EXERCISE>
Please return the stretch of the listing from the line containing "Where is Totalt nearest to the value 2715?" through the end of the listing, unchanged and with both ends included. Leave the pictures out of your answer.
-- RECORDS PROVIDED follows --
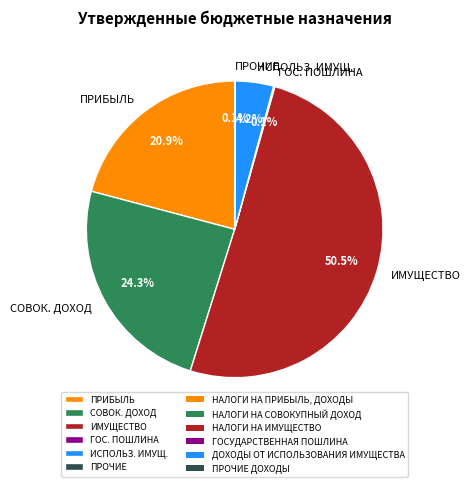

Is the sum of СОВОК. ДОХОД and ИМУЩЕСТВО greater than half?

Yes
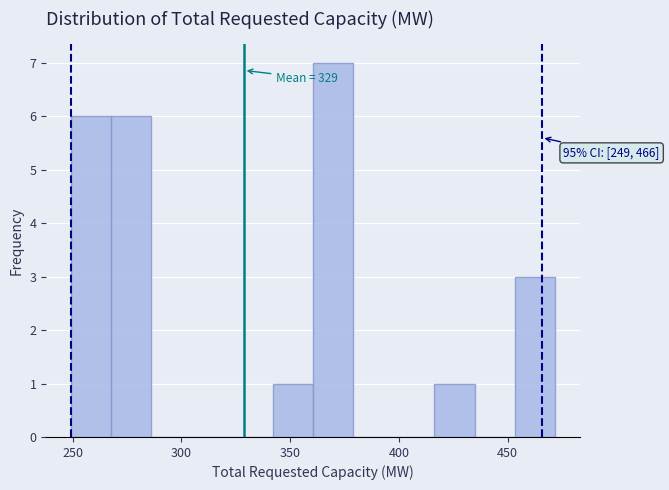

Read against the x-axis, roughly where is the centre of the tallest bar?

370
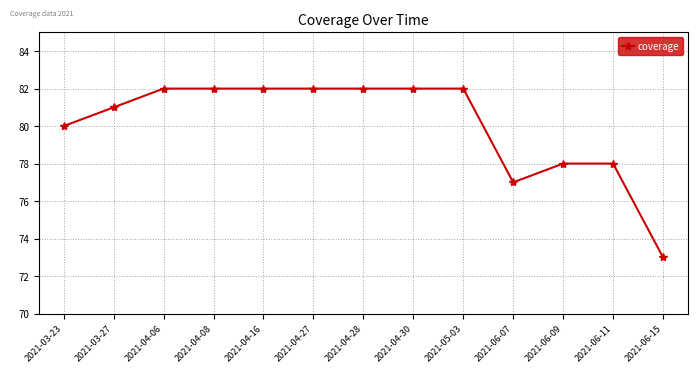

Is it true that the value at 2021-03-27 is 136?

False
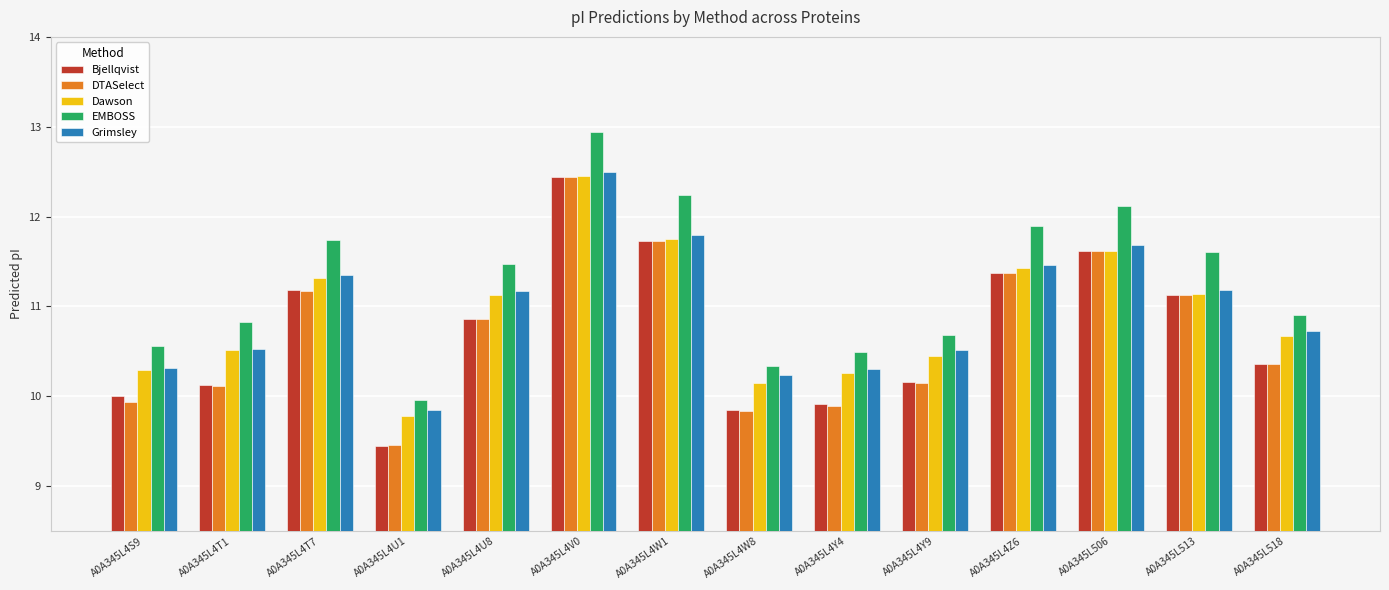

At which category is the sum across all series the highest?

A0A345L4V0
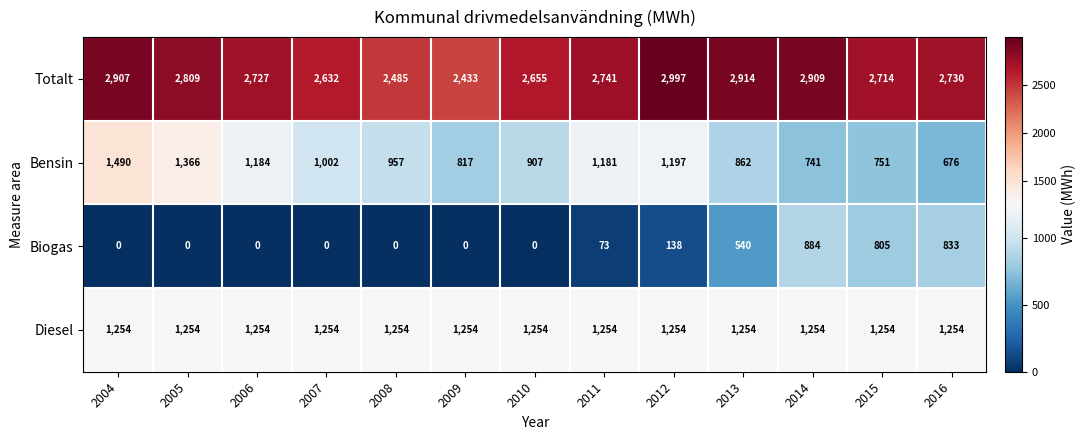

Where is Totalt nearest to the value 2715?

2015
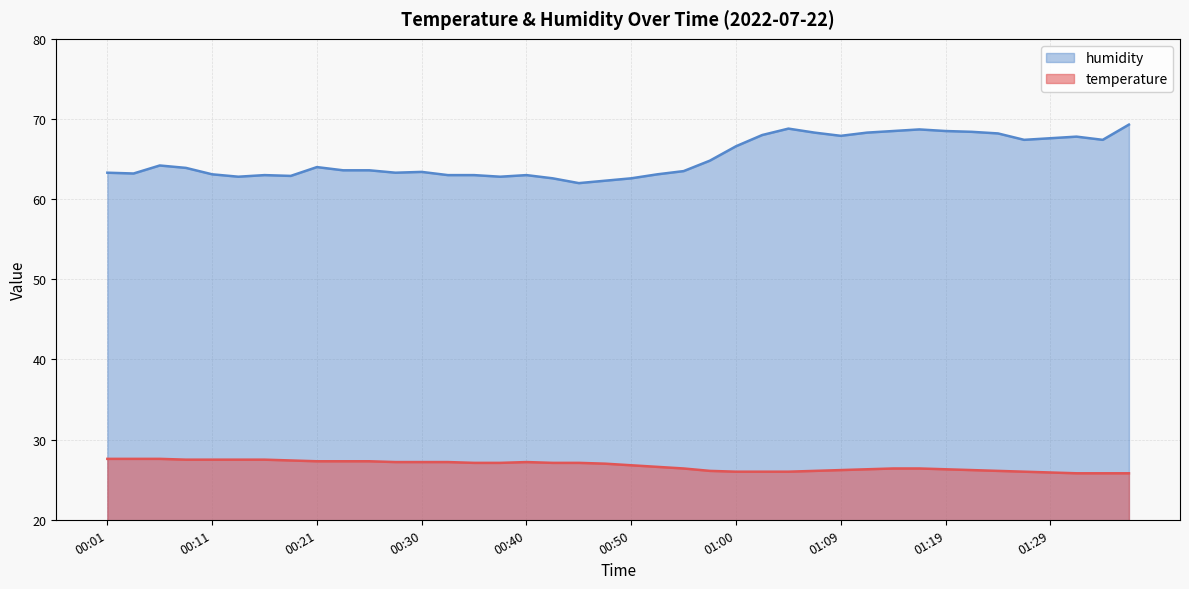

True or false: temperature and humidity intersect in this chart.

False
-- RECORDS PROVIDED concluded --
SOLVED PROBLEM>
Where is Totalt nearest to the value 2715?

2015

True or false: temperature and humidity intersect in this chart.

False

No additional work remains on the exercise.